- PASSAGE:

The Serbian state was borne out of the conviction that the Turkish governors, administrators, and property-owners who had ruled over the land for centuries should be defeated and driven out. While the conflict was far more than a petty dynastic struggle for power, the rise of the Serbian state was not brought about by a carefully cultivated and planned national movement. The devastation and violence committed by Janissary forces in central Serbia, which included the famous Seča Knezova (Slaughter of the Knezes), would prove the catalyst for rebellion and precipitate the drive for statehood. The development of various forms of nationalism advanced thereafter from Belgrade deserve close attention and analysis as the nuances and apparent contradictions have fascinating implications for the comprehension of nation-building and nationalist thought.  

A Concise Historical Background

Though Serbia proper had been ruled by the Ottoman Empire from its capital in Constantinople for centuries, by the beginning of the 19th century Serbian aristocrats and statesmen had negotiated successfully for autonomy and eventually independence through a combination of combat and careful diplomacy. Though statehood had been denied to the Serbian people for countless generations, the authenticity and legitimacy of their claims proved considerable. These claims were principally centered on the kingdom that had been forged by the Nemanjić dynasty in the 12th century. The brothers, King Stefan and Saint Sava, would make significant contributions to the rise of this medieval state with the former granted his crown through papal authority and the latter responsible for founding a Serbian church independent of the patriarchate in Constantinople. The assent of the papacy and the rise of a powerful church were fundamental in the consolidation of a Serbian identity and would serve as the basis of a short-lived, golden age of the Serbian people.

- PROVIDED INFORMATION:

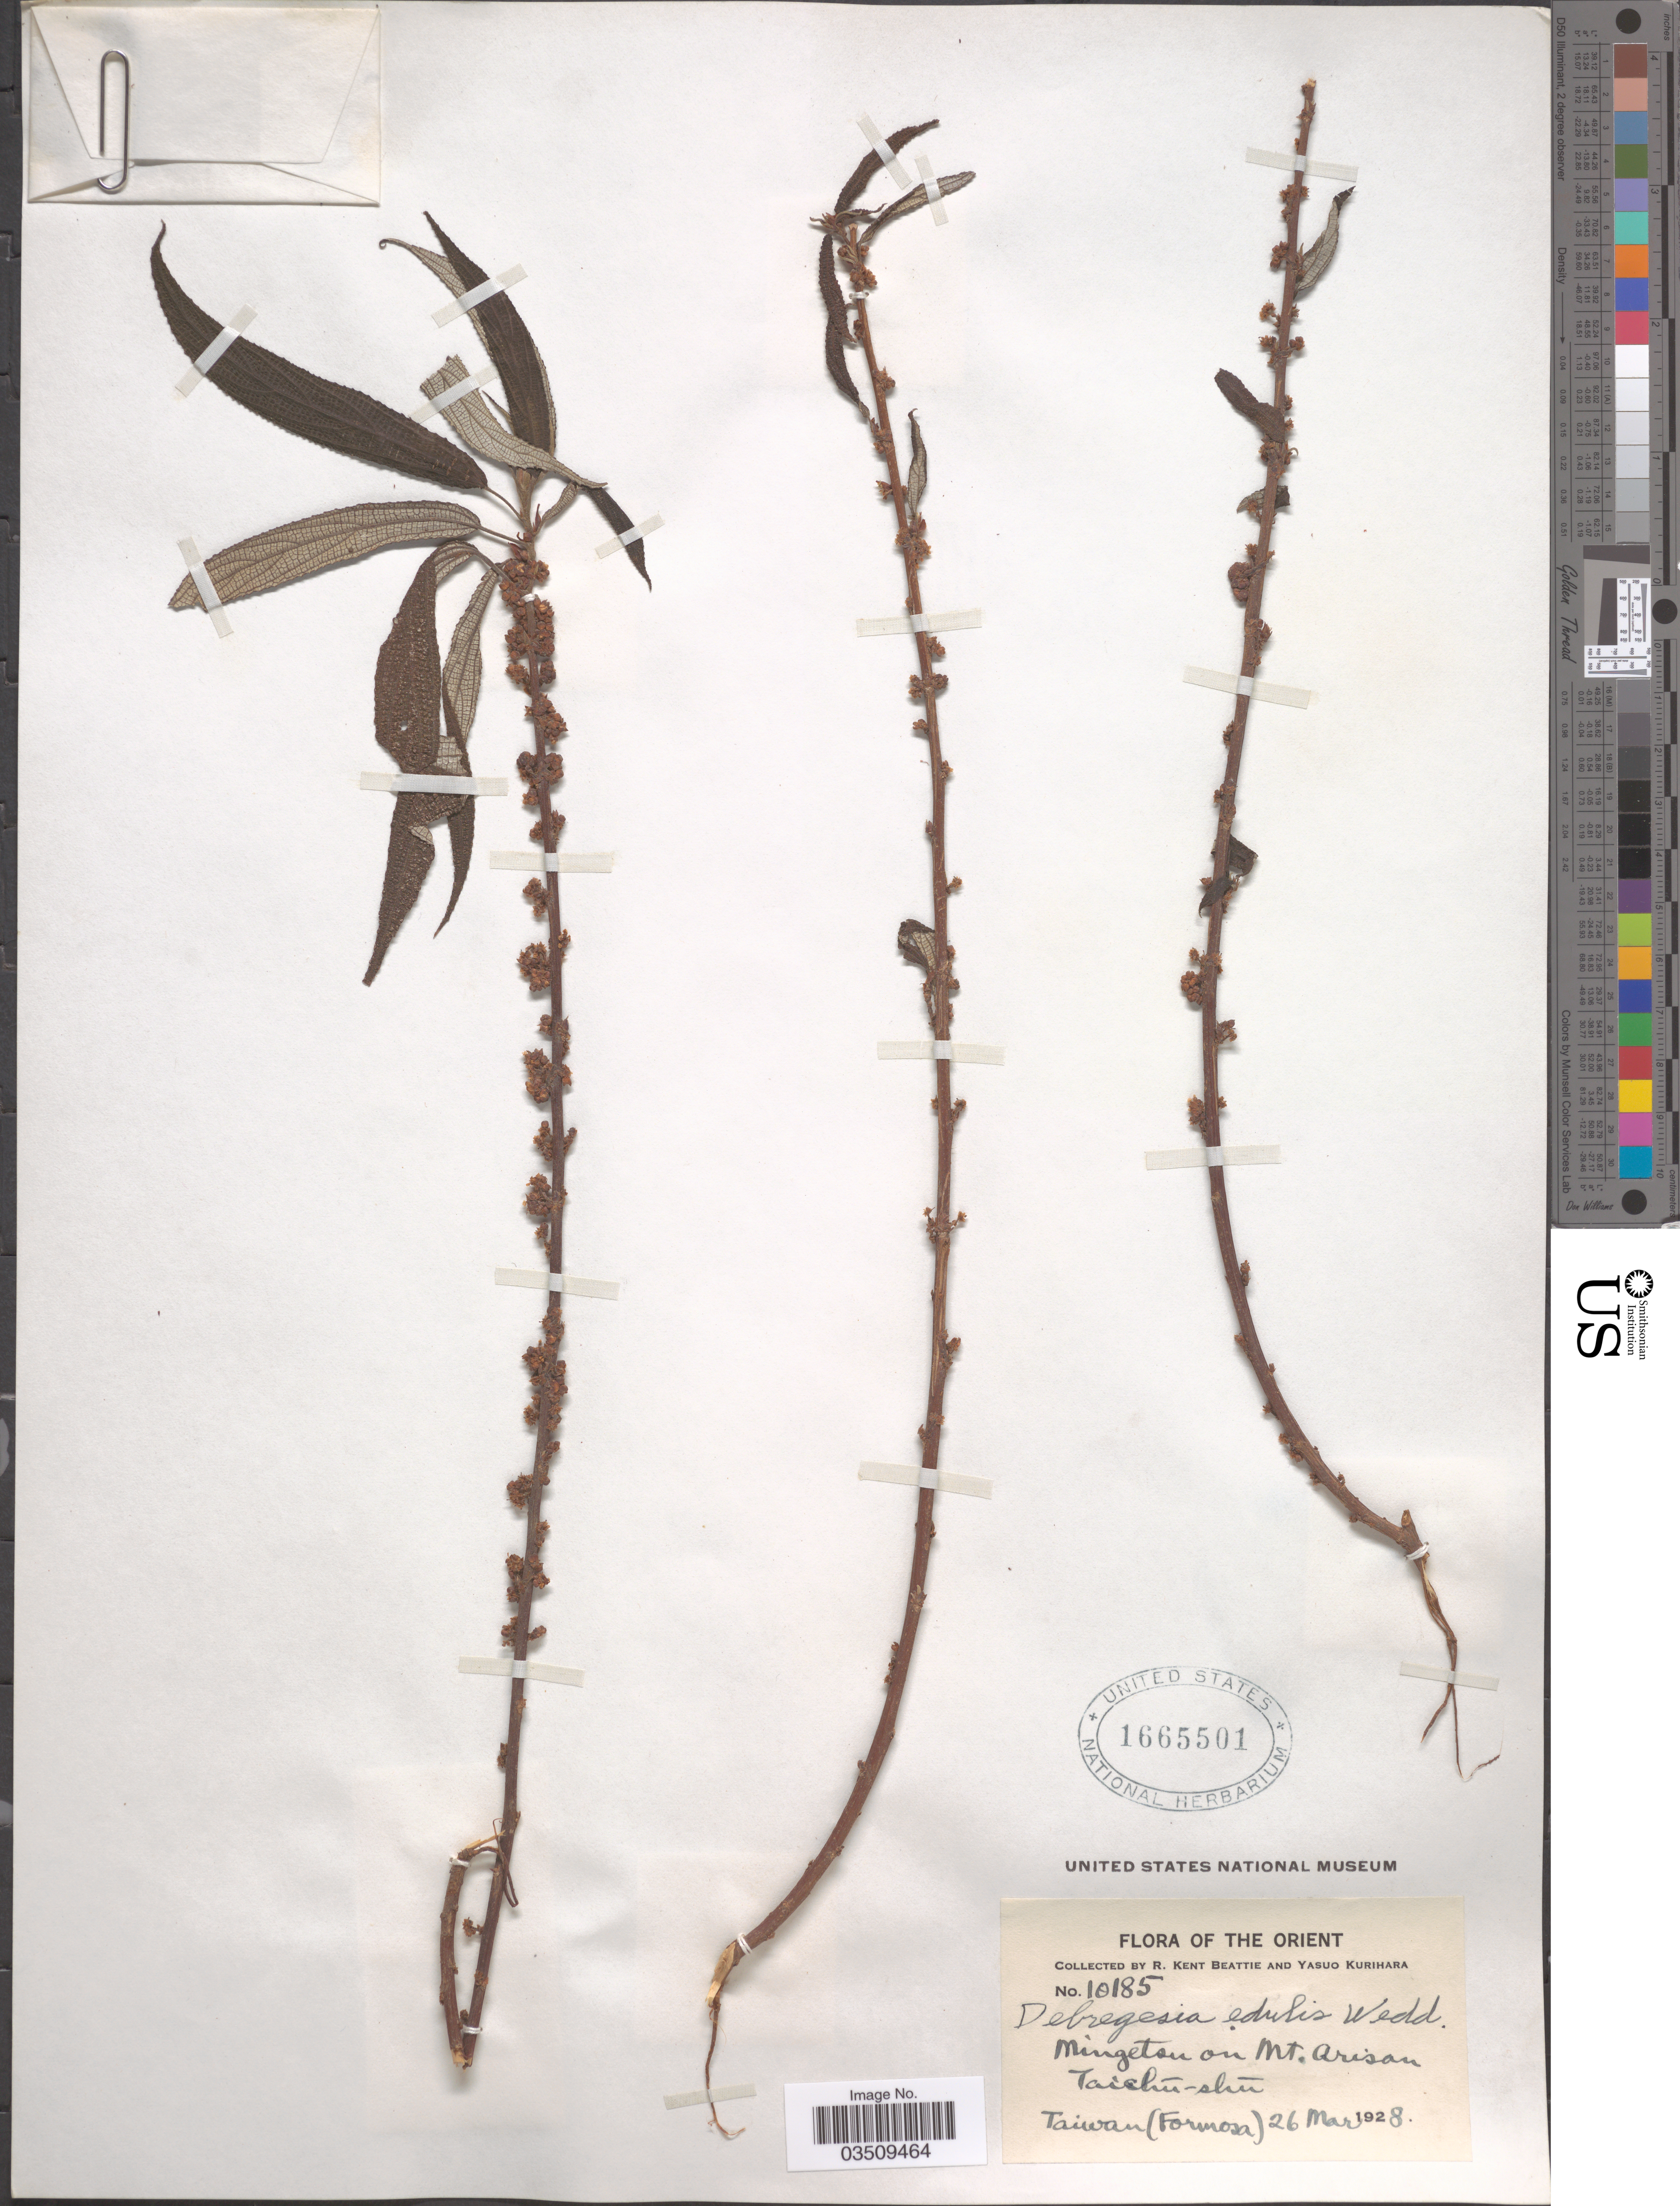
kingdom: Plantae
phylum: Tracheophyta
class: Magnoliopsida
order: Rosales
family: Urticaceae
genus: Debregeasia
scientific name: Debregeasia edulis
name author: (Siebold & Zucc.) Wedd.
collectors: R. K. Beattie & Y. Kurihara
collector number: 10185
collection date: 1928-03-26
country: Taiwan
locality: The Orient. Mingetsu on Mt. Arisan Taishú-shú, (Formosa).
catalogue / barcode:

- DIRECTIVES:
**A.** Answer these from the passage on Serbian statehood:
(i) What famous event is named among the acts of violence by Janissary forces in central Serbia?
(ii) In which century was the kingdom of the Nemanjić dynasty forged?
(iii) Which of the two brothers founded a Serbian church independent of the patriarchate in Constantinople?
**B.** In the passage on Serbian statehood, why were the papacy's assent and the rise of a powerful church important?
**C.** Carry on the passage on Serbian statehood from its last sentence.

- THE ANSWERS:
**A.**
(i) The Seča Knezova (Slaughter of the Knezes).
(ii) The 12th century.
(iii) Saint Sava.

**B.** They were fundamental in consolidating a Serbian identity. They also formed the basis of a short-lived golden age of the Serbian people.

**C.**
The golden age of imperial Serbia achieved during the reign of King Dušan Nemanjić and the calamitous defeat of Prince Lazar Hrebeljanović’s forces at the close of the 14th century, which would presage the eventual conquest of the country by the mid-15th century, are important for any basic analysis and understanding of Serbian nationalism by the beginning of the 20th century. Dušan drastically changed the fate of Serbia by conquering vast swathes of land from the Byzantine Empire. His famous victories and prized code of laws, the provisions of which all had to do with the Serbian Orthodox Church, would come to serve as the glorious past from which Serbian nationalists could draw inspiration and, crucially, articulate what they believed they could proffer as appropriate cultural, social, and spatial aspirations.  The death of Prince Lazar and eventual annexation of Serbia under the Branković dynasty in 1459 would mark the beginning of the long night of Ottoman Turkish rule and act as the catalyst for Serbian dreams of a morning light of independence to break through the darkness.

The storm clouds of Ottoman Turkish rule would begin to part at the beginning of the 19th century with the First Serbian Uprising (1804-1813), spearheaded by the Grand Vožd of Serbia, Karađorđević, which was soon followed by the Second Uprising (1814-1815), led by Miloš Obrenović. By 1842 Serbia had something akin to a constitution which ‘did not provide for a legislative assembly, but did create separate courts and a governing council to which European-style ministries would be responsible’ (Lampe, 2000, p. 50). Though it would take nearly a century, by the very beginning of the 20th century Serbia would boast its first genuinely constitutional monarch, Petar Karađorđević, who would represent the country while the Narodna Skupština (People’s Assembly), finally possessed of the right to devise ‘legislation and control the state’s budget’, governed the country from Belgrade (Lampe, 2000, p. 50).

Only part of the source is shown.